EXCERPT:
------------------------------------------------------------------------
At least those horrible things required human effort to make, so there was a limited quantity. An unlimited supply of content that a human had no part in making is completely new territory
Comment on Kids Are Watching Brain Melting AI-Generated Videos on YouTube Without Parents Realizing
Thorny_Insight@lemm.ee 7 months ago
When I was a kid in the early 2000’s we were vibing to a funny song about a famous pedophile, watching pictures of dead people on rotten.com and ofcourse porn on the late night tv. We also had candy resembling tobacco products as well as ones with racist names.
I think new parents especially often seem to forget all the similar things they did as a child and then apply different standards to their own kids. Yeah, it’s not optimal, but they’re probably going to grow up just fine.
rbesfe@lemmy.ca 7 months ago
Thorny_Insight@lemm.ee 7 months ago
It’s not obvious to me why the non-human origin matters here. Eventually AI will get so good that you can’t even tell the difference, or if you can, it’s because it’s so high quality.
In my mind the meat of the issue is the amount of time we spend watching that content, and less so who made it.
papertowels@programming.dev 7 months ago
Non human origin matters because it’s easy to flood the field with this stuff.
If finding quality videos becomes a needle in a haystack amidst ai generated bullshit, each looking to passively earn a few bucks, overall quality of life will suffer as the ouroboros eats its tail.
Fredselfish@lemmy.world 7 months ago
I remember candy cigarettes. My favorite was the one that also double as gum. But guess I miss the racist candy? Or did I not get the racism?
------------------------------------------------------------------------
[Data extracted from a collection]
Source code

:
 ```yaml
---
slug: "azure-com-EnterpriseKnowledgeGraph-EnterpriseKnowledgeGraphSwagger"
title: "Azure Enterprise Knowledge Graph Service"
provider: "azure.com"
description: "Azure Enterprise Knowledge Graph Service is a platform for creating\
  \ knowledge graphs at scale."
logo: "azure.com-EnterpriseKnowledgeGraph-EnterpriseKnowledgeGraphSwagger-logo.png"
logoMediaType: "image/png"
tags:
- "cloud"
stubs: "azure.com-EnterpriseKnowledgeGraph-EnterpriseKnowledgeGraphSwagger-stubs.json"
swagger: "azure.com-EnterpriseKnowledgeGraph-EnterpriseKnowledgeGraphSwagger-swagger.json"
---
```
------------------------------------------------------------------------
REQUIREMENT 1:
Answer these from the comment thread:
(a) On what website does Thorny_Insight say they watched pictures of dead people?
(b) According to papertowels, what is easy to do with content of non-human origin?
(c) What did Fredselfish's favorite candy cigarette also double as?
REQUIREMENT 2:
Retype the comment thread from "I think new" up to and including "eats its tail.".
REQUIREMENT 3:
Continue the comment thread about AI-generated videos for kids from where it stops.

REPLY 1:
(a) rotten.com
(b) Flood the field with it.
(c) Gum.

REPLY 2:
I think new parents especially often seem to forget all the similar things they did as a child and then apply different standards to their own kids. Yeah, it’s not optimal, but they’re probably going to grow up just fine.
rbesfe@lemmy.ca 7 months ago
Thorny_Insight@lemm.ee 7 months ago
It’s not obvious to me why the non-human origin matters here. Eventually AI will get so good that you can’t even tell the difference, or if you can, it’s because it’s so high quality.
In my mind the meat of the issue is the amount of time we spend watching that content, and less so who made it.
papertowels@programming.dev 7 months ago
Non human origin matters because it’s easy to flood the field with this stuff.
If finding quality videos becomes a needle in a haystack amidst ai generated bullshit, each looking to passively earn a few bucks, overall quality of life will suffer as the ouroboros eats its tail.

REPLY 3:
Default_Defect@midwest.social 7 months ago
But guess I miss the racist candy? I don’t know it either, but I feel like when someone clarifies, I’ll be like “Oh… OHH! That.”
Hule@lemmy.world 7 months ago
This one comes to mind
sheilzy@lemmy.world 7 months ago
[deleted]Thorny_Insight@lemm.ee 7 months ago
These were called “Neekerin suukko” which translates into “Nigger’s Kiss” and they were sold under that name well over into the 2000’s. It’s basically a chocolate egg with a flat waffle bottom and filled with this white creamy filling.
Flyspeck@lemm.ee 7 months ago
They were called chocolate babies in the 80s/90s and think they still go by that name but are no longer made by a major manufacturer
tym@lemmy.world 7 months ago
Pretty sure that’s every generation in relation to the next: arapahoelibraries.org/…/generational-blame-a-brie…
anarchy79@lemmy.world 7 months ago
[deleted]AngryCommieKender@lemmy.world 7 months ago
Wait, are you talking about some variation of candy cigarettes that I have never seen, but would be insanely jealous if they existed, or the flavored ones Camel used to have? Cause yeah chocolate mint Camels were awesome. Never liked the orange flavored ones, but that seemed to just be me in my friend group.
frogfruit@slrpnk.net 7 months ago
Millennials have higher rates of mental illness than previous generations. We are far from fine.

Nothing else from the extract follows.